◆ Goal of the exercise:
Scan the lines below; pull out those with "Lipa".

***** Supplied data *****

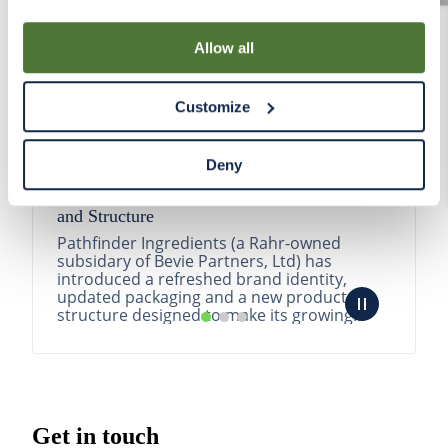
By using our Site, you agree that we can place cookies
and similar tracking technologies on your device. You
Allow all
have the ability to manage your cookies and similar
tracking technologies preference using the Cookie
Customize
Declaration on our website. After closing this, a circle
icon will appear in lower left of your screen for you to
access Cookie Declaration settings.
Deny
Pathfinder Introduces New Product Branding
and Structure
Pathfinder Ingredients (a Rahr-owned
subsidary of Bevie Partners, Ltd) has
introduced a refreshed brand identity,
updated packaging and a new product
structure designed to make its growing
portfolio easier to understa...
READ MORE
Get in touch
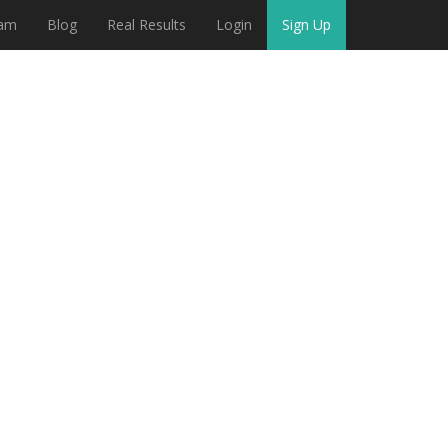
eam
Blog
Real Results
Login
Sign Up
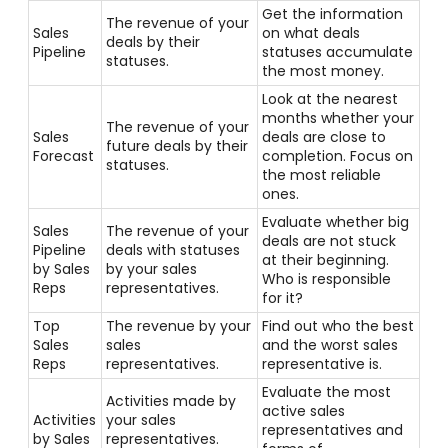
Get the information
The revenue of your
Sales
on what deals
deals by their
Pipeline
statuses accumulate
statuses.
the most money.
Look at the nearest
months whether your
The revenue of your
Sales
deals are close to
future deals by their
Forecast
completion. Focus on
statuses.
the most reliable
ones.
Evaluate whether big
Sales
The revenue of your
deals are not stuck
Pipeline
deals with statuses
at their beginning.
by Sales
by your sales
Who is responsible
Reps
representatives.
for it?
Top
The revenue by your
Find out who the best
Sales
sales
and the worst sales
Reps
representatives.
representative is.
Evaluate the most
Activities made by
active sales
Activities
your sales
representatives and
by Sales
representatives.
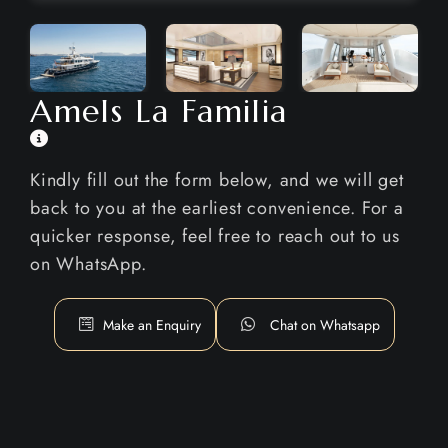
Amels La Familia
Kindly fill out the form below, and we will get
back to you at the earliest convenience. For a
quicker response, feel free to reach out to us
on WhatsApp.
Make an Enquiry
Chat on Whatsapp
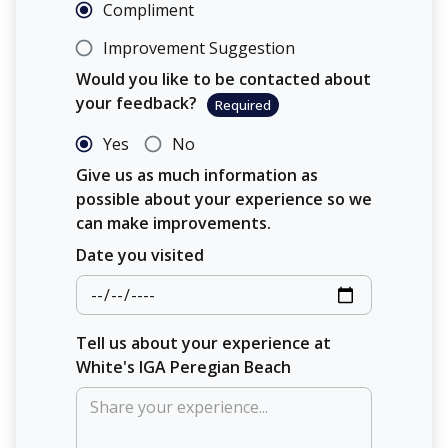
Compliment
Improvement Suggestion
Would you like to be contacted about
your feedback?
Required
Yes
No
Give us as much information as
possible about your experience so we
can make improvements.
Date you visited
Tell us about your experience at
White's IGA Peregian Beach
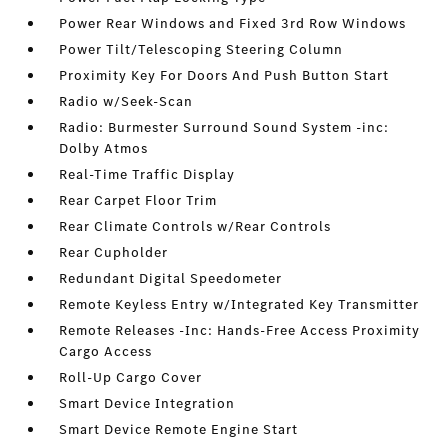
Power Rear Windows and Fixed 3rd Row Windows
Power Tilt/Telescoping Steering Column
Proximity Key For Doors And Push Button Start
Radio w/Seek-Scan
Radio: Burmester Surround Sound System -inc:
Dolby Atmos
Real-Time Traffic Display
Rear Carpet Floor Trim
Rear Climate Controls w/Rear Controls
Rear Cupholder
Redundant Digital Speedometer
Remote Keyless Entry w/Integrated Key Transmitter
Remote Releases -Inc: Hands-Free Access Proximity
Cargo Access
Roll-Up Cargo Cover
Smart Device Integration
Smart Device Remote Engine Start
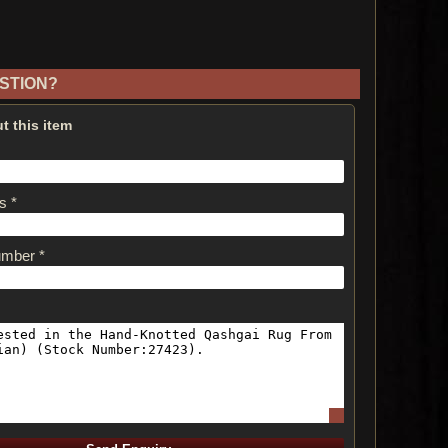
STION?
t this item
s *
umber *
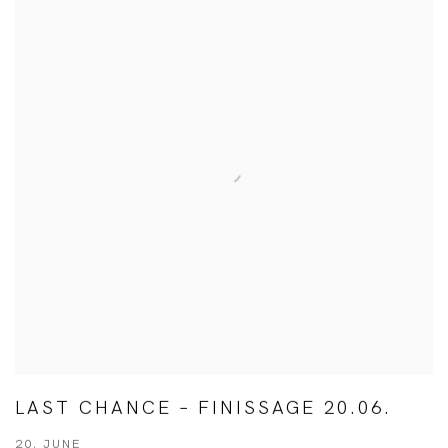
LAST CHANCE – FINISSAGE 20.06.
20. JUNE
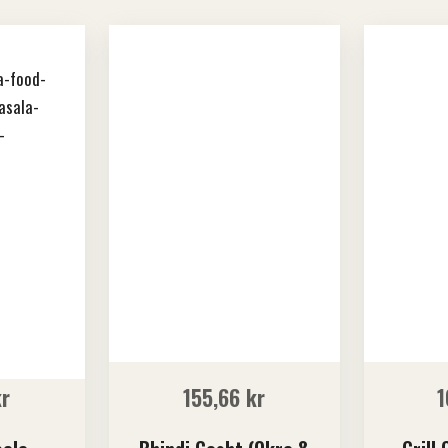
kr
155,66
kr
1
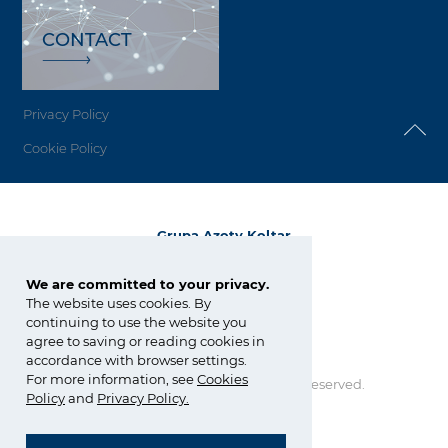
CONTACT
Privacy Policy
Cookie Policy
Grupa Azoty Koltar
ul. E. Kwiatkowskiego 8
33-101 Tarnów
We are committed to your privacy.
The website uses cookies. By
tel.:
+48 14 637 26 34
continuing to use the website you
fax: +48 14 637 24 58
agree to saving or reading cookies in
koltar@grupaazoty.com
accordance with browser settings.
For more information, see
Cookies
Copyright © Grupa Azoty. All right reserved.
by inte
ll
ect
Policy
and
Privacy Policy
.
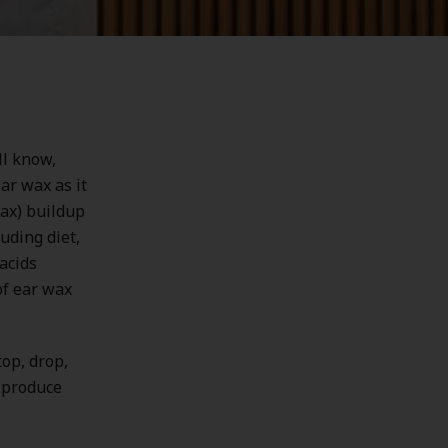
ll know,
ar wax as it
ax) buildup
uding diet,
acids
of ear wax
top, drop,
o produce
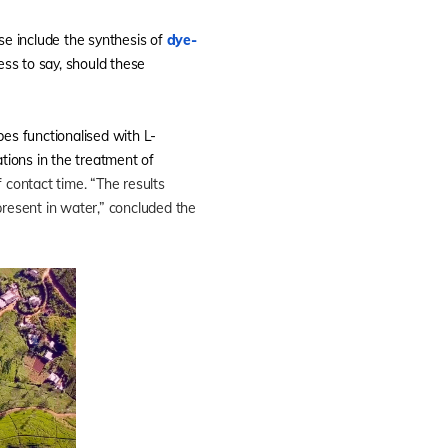
e include the synthesis of
dye-
ss to say, should these
s functionalised with L-
ations in the treatment of
contact time. “The results
present in water,” concluded the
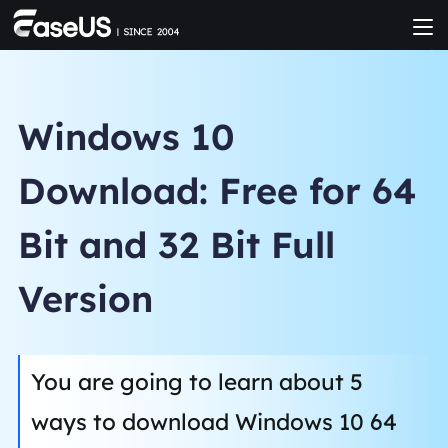
Windows 10
Download: Free for 64
Bit and 32 Bit Full
Version
You are going to learn about 5
ways to download Windows 10 64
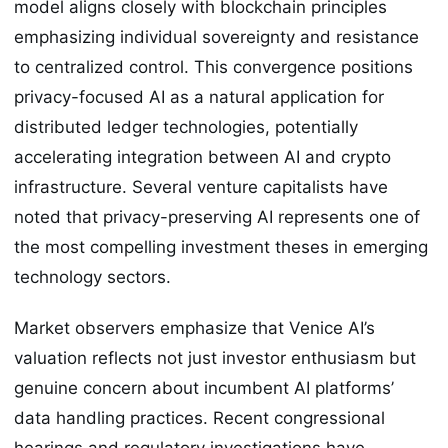
model aligns closely with blockchain principles
emphasizing individual sovereignty and resistance
to centralized control. This convergence positions
privacy-focused AI as a natural application for
distributed ledger technologies, potentially
accelerating integration between AI and crypto
infrastructure. Several venture capitalists have
noted that privacy-preserving AI represents one of
the most compelling investment theses in emerging
technology sectors.
Market observers emphasize that Venice AI’s
valuation reflects not just investor enthusiasm but
genuine concern about incumbent AI platforms’
data handling practices. Recent congressional
hearings and regulatory investigations have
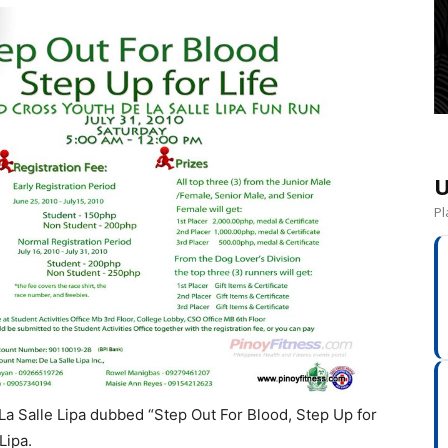
U
Pl
La Salle Lipa dubbed “Step Out For Blood, Step Up for
Lipa.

*****

◆ Expected answer:
La Salle Lipa dubbed “Step Out For Blood, Step Up for
Lipa.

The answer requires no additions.